Pourquoi tant d'amour ?
Le graphisme m'a tout de suite un peu intrigué. Cela aurait pu être réellement pas mal avec des décors plus fouillés et une colorisation adéquate. Que dire également de quelques erreurs de proportion concernant certains personnages dans certaines cases. Ce qui pêche vraiment, c'est le récit qui s'en va dans des considérations mafiosi-sentimentales.
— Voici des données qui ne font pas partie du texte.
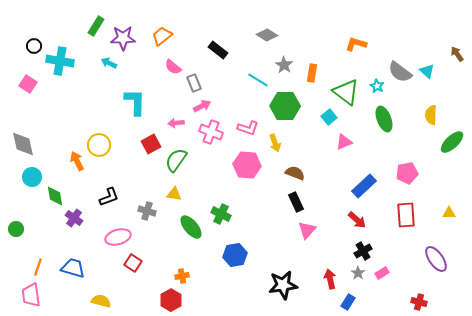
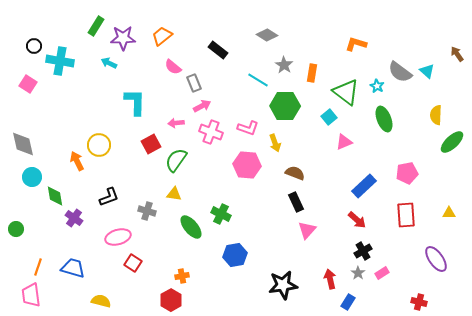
yellow semicircle at (431, 115): moved 5 px right
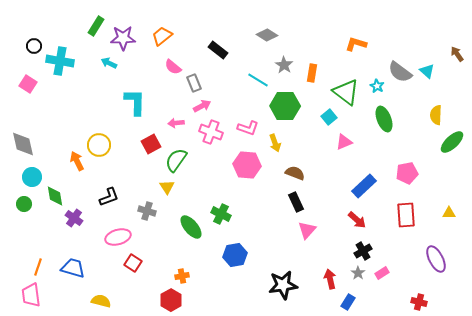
yellow triangle at (174, 194): moved 7 px left, 7 px up; rotated 49 degrees clockwise
green circle at (16, 229): moved 8 px right, 25 px up
purple ellipse at (436, 259): rotated 8 degrees clockwise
Il y a effectivement des pointes d'humour mais qui semble lourd du genre par exemple « il trouve que Quincy Jones devrait plutôt jouer dans le Cosby Show ! ». Oui, il faut aimer... Je conçois cependant que d'autres lecteurs trouveront le ton drôle et subtil. Bon, la série a été abandonnée. Il doit y avoir une raison tout de même !
Batman / Lobo
Cette aventure d'un Batman inter galactique projeté en une fraction de seconde dans l'espace m'a laissé un goût amer. Il n'y a rien de vraiment cohérent dans ce scénario déjanté. Par ailleurs, Batman et Lobo se ressemblent physiquement au niveau des visages purement triangulaires. Le graphisme ne m'a absolument pas convaincu. Je n'aime pas les personnages hypertrophiés même pour les besoins de la bonne cause. Maintenant, je sais qu'il peut y avoir des loupés dans cette collection des Batman. Chaque auteur y va de son interprétation ce qui forme la richesse de l'ensemble de l'œuvre. En l'espèce, c'est trop grotesque et bourrin... Il va falloir faire mieux !
Xtoirettes
J'ai franchement été déçu par ces historiettes un peu coquines dont certaines n'ont ni queue, ni tête sans vouloir faire de méchants jeux de mots. Le charme et l'élégance se perdent très vite dans le plaisir de l'acte. Il n'y a aucune poésie d'âme... Le pire, c'est certainement le ridicule des situations sexuelles comme par exemple l'histoire de ce botaniste qui fait l'amour sans le savoir avec des fleurs carnivores. Personnellement, je n'aimerais pas essayer ! Bref, le style de l'auteur va vers le grotesque tout en essayant de suivre un visuel réaliste ce qui crée un énorme décalage. Il n'y a guère de sensualité dans ces histoires. C'est plutôt fatal pour le genre libertin.